- _Instruction_: Starting at the top of the listing and ending with the line containing "order: Lagomorpha", rewrite those lines, that last line included, as a numbered list, omitting any blank lines.

- _Material provided_:
*-*-*

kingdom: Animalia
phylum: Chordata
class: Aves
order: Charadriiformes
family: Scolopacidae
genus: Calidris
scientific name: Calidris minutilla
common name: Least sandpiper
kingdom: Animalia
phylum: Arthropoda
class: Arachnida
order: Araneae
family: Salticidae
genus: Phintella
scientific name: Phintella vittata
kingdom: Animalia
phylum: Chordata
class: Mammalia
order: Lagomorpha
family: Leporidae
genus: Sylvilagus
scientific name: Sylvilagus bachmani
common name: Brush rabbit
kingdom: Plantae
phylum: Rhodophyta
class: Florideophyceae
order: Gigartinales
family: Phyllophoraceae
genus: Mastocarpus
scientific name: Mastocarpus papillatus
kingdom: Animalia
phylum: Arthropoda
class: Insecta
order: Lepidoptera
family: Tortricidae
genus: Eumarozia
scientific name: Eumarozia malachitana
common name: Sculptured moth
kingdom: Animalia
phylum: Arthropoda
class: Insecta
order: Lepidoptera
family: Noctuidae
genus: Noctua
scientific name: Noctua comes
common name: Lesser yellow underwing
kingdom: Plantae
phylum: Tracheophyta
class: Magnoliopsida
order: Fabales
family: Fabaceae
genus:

*-*-*

- _Exercise solution_:
1. kingdom: Animalia
2. phylum: Chordata
3. class: Aves
4. order: Charadriiformes
5. family: Scolopacidae
6. genus: Calidris
7. scientific name: Calidris minutilla
8. common name: Least sandpiper
9. kingdom: Animalia
10. phylum: Arthropoda
11. class: Arachnida
12. order: Araneae
13. family: Salticidae
14. genus: Phintella
15. scientific name: Phintella vittata
16. kingdom: Animalia
17. phylum: Chordata
18. class: Mammalia
19. order: Lagomorpha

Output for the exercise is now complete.